**Data section**
■ ■ ■

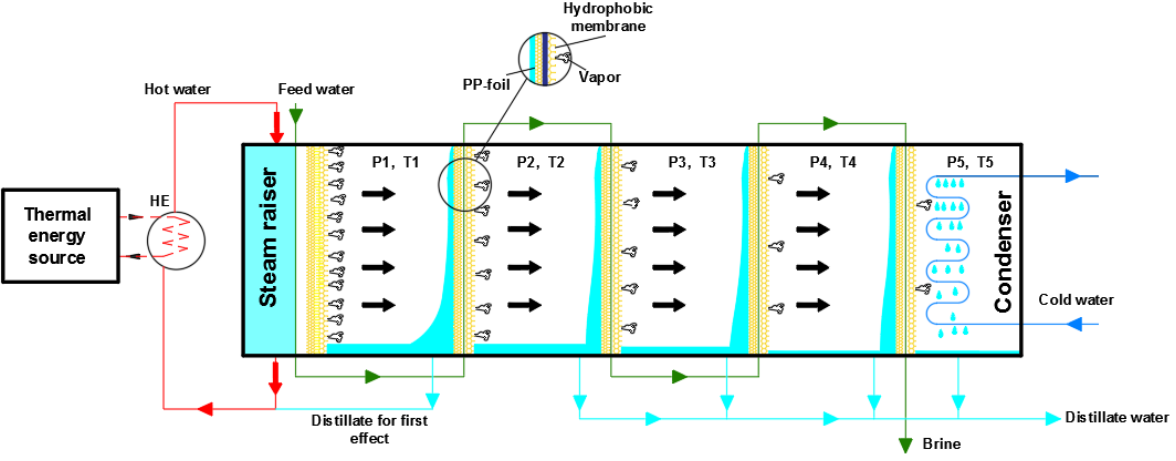
Figure 2. Schematic diagram showing the principle of V-MEMD.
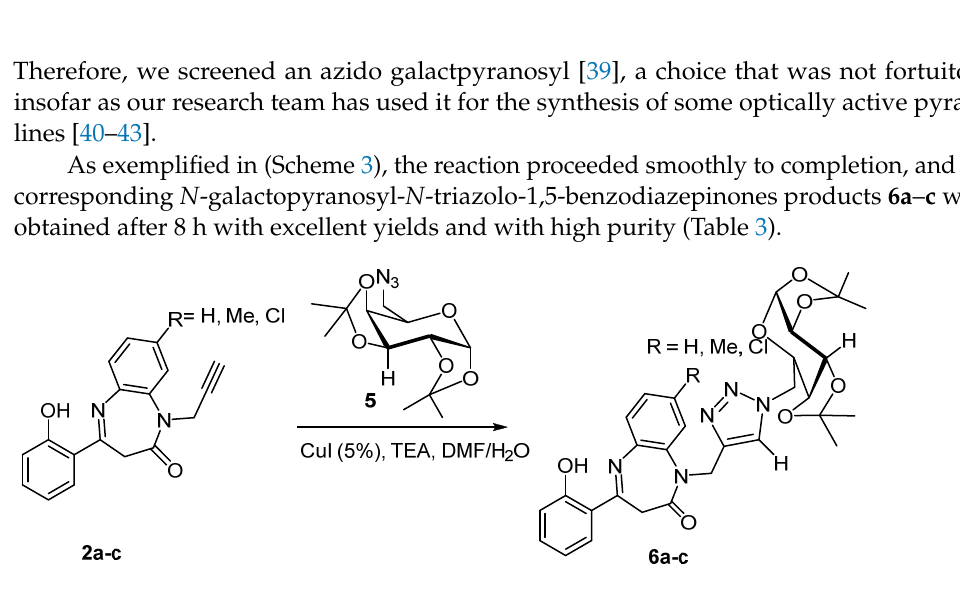
Table 3. One-pot synthesis of 1,4-disubstituted 1,2,3-triazoles 6a – c .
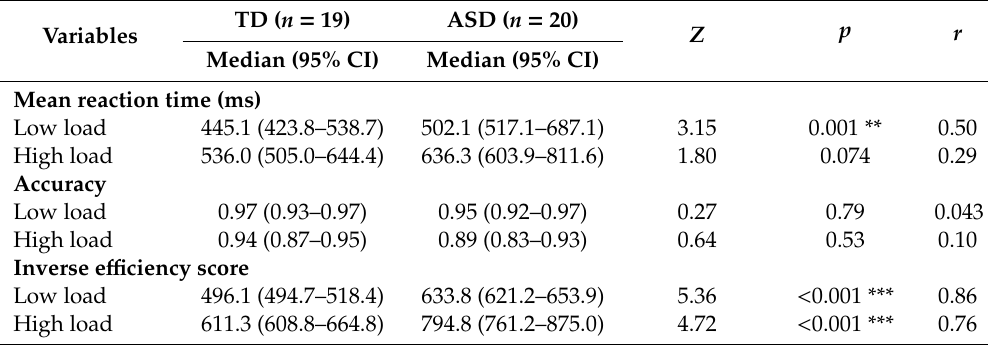
Table 3. n -back task performance in the typically developing (TD) and autism spectrum disorder (ASD)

■ ■ ■

**Instructions for the task**
All lines from the line containing "Table 3. One-pot" through the end of the listing above are to be given again exactly; pictures are not part of the copy.

**Completed exercise**
Table 3. One-pot synthesis of 1,4-disubstituted 1,2,3-triazoles 6a – c .
Table 3. n -back task performance in the typically developing (TD) and autism spectrum disorder (ASD)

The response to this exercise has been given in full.